Join us for an exciting evening of vocal Jazz with Storytellers and Crooners: African American Male Vocalists featuring the songs popularized and recorded by "storytellers" Eddie Jefferson, Jon Hendricks, and Oscar Brown, Jr. and "crooners" Billy Eckstine, Johnny Hartman, and Bill Henderson. These African American vocalists have been quite influential to the legacy of jazz, and are worthy of greater recognition. The "storytellers" came out of the bebop tradition adding lyric/songwriting to their artistry. The "crooners" are romantic song stylists who came out of the ballad/American Popular Song tradition (with the exception of Eckstine who was also a bandleader, instrumentalist, and songwriter).

Their respective repertoires are extensive and their ability to bring new life and vivid imagery to bebop jazz instrumentals and American Popular Song remains an enthralling and innovative aspect of the American music tradition.


These vocalists loved bebop and wanted to be a part of the new, creative and energetic genre—modern jazz—introduced by Charlie Parker and Dizzy Gillespie. They wrote lyrics to compositions by the composers and jazz soloists. One of my earliest introductions to jazz vocals was through the song, Moody's Mood for Love, written by Eddie Jefferson.
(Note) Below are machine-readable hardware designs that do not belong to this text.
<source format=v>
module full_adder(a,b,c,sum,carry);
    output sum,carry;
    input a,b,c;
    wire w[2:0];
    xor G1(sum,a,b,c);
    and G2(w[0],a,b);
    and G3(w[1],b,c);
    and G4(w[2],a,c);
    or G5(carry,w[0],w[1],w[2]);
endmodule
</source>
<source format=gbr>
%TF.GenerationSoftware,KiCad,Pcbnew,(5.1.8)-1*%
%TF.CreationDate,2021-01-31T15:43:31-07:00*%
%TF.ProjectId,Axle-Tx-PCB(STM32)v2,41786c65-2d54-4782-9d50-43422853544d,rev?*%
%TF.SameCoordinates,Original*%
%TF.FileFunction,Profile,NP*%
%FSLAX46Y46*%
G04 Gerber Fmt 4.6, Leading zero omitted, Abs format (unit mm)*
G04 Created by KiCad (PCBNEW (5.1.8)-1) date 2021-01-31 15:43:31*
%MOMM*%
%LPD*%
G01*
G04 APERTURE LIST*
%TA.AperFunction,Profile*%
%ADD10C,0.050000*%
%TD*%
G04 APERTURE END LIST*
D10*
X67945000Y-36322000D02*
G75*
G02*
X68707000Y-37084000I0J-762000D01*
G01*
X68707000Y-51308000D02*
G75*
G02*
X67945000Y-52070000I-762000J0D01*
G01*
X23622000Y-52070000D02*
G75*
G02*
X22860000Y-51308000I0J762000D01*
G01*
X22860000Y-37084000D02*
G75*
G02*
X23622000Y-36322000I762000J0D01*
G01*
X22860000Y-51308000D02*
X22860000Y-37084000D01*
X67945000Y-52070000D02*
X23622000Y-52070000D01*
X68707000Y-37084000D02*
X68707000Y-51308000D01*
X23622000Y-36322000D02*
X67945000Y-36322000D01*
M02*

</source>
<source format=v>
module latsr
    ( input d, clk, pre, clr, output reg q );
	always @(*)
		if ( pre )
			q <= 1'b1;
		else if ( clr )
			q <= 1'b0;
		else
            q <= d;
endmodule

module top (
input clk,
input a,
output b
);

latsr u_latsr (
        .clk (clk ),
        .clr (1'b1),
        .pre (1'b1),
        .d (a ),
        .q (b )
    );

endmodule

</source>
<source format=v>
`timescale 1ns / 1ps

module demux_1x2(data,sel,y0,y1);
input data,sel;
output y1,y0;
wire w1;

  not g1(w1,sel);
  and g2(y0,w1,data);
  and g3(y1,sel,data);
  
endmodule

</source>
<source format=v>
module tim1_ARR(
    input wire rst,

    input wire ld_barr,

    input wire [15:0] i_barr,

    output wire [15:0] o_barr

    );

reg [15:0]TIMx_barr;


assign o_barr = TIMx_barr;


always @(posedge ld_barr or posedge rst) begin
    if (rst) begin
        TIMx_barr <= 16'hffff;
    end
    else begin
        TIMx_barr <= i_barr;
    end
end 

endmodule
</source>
This song, based upon saxophonist James Moody's improvisation is the first recognized example of vocalese —the art of setting lyrics to recorded jazz instrumental standards, then arranging voices to sing the parts of the instruments. That song also influenced renown songwriter/vocalist, Jon Hendricks . Having written vocalese lyrics and songs for Louis Jordan and others, extending that concept of writing lyrics for full big band jazz orchestra excited him and led to his partnership with Dave Lambert and Annie Ross to establish the smashing vocal group Lambert, Hendricks and Ross. Oscar Brown, Jr. was, as Duke Ellington expressed, "beyond category"; he was an intellectual, social activist whose music captured the historical, theatrical, and authentic expression of Negro culture.


While primarily know as a crooner, Billy Eckstine was a composer, songwriter and one of the first bandleaders to present modern jazz "bebop" featuring many of the jazz heavyweights we know today. In 2008, I helped secure the collection of pianist Bobby Tucker, musical director for Billy Eckstine from 1949 until Eckstine's death. This collection is available at National Museum of American History. In the early 80s, I fell in love with Johnny Hartman's recording with John Coltrane. He was a quintessential balladeer, and I cherish the time I met him at Blues Alley when encouraged me as a singer. Bill Henderson was a wonderful mystery to me who's beautiful and heart- felt interpretations resonated with the melancholy romantic in me. He is the least recognized of these artists because he chose to have a duel career tracks as a vocalist and film actor.